In the right context, puns may make your content more relatable (we all have that friend who drops bad puns) and attention-grabbing (for better or worse, some puns stick out). However, make sure you aren’t making a pun — intentional or not — that could offend (and lose) readers.
What puns could offend readers?
It’s just a harmless pun. I didn’t even mean to make it. No one will be offended, right? Think again.
Consider the following:
No one would give a second thought to reading the phrase “beating charges” on a page about criminal defense. Except you need to consider the context. Saying “beating drug charges” isn’t offensive, but consider when the context is child abuse or spousal violence.
Here’s another example: “When a family member is severely injured, surviving family members are often left to pick up the pieces.” Nothing wrong with saying that, right?

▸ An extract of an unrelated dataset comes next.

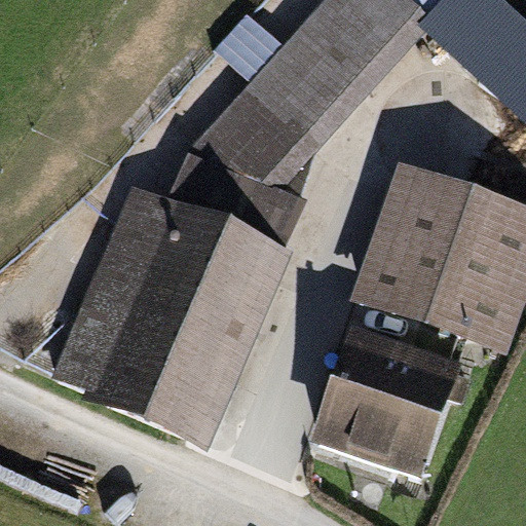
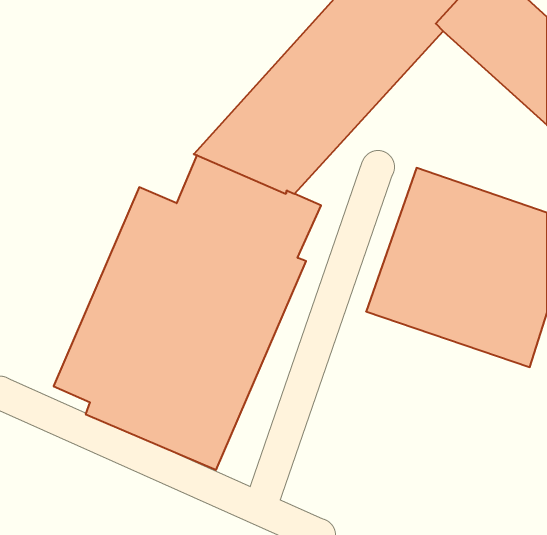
building: [312,328,464,484] -> none

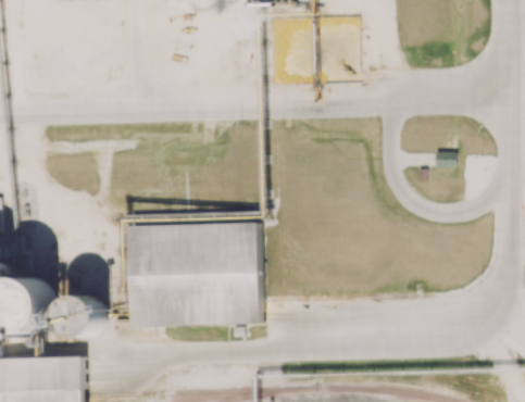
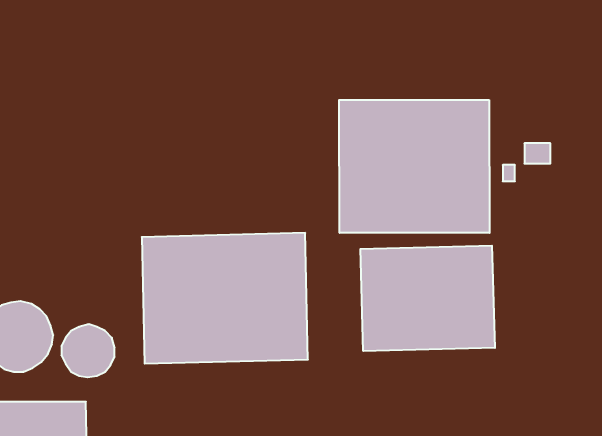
building: none -> [339,100,490,233]
building: none -> [360,246,495,351]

Well consider if the family member’s injury was an amputation.
Always consider how your words go together.
Is there anything else I should keep an eye out for?
You might also want to consider how you portray certain people (e.g., gender, national origin, etc.). For example, if you write about car accidents and always portray reckless, at-fault drivers as men, you might offend male readers. If you always portray a doctor as a man, you might offend female readers. Depending on your field, you can use they as a gender-neutral singular pronoun or write s/he.
Refrain from making jokes that some might see as off-color. A joke you think is funny could offend the majority of your readers. If it might be questionable, take it out.
This is why proofreading is so important. Going through it a second time (preferably a few hours later or even the next day) will allow you to catch something that seemed innocuous but could prove extremely offensive.
Pro-tip: Always have another person read over what you’ve written. In addition to catching something you might not have, they can also tell you if something might be problematic later on.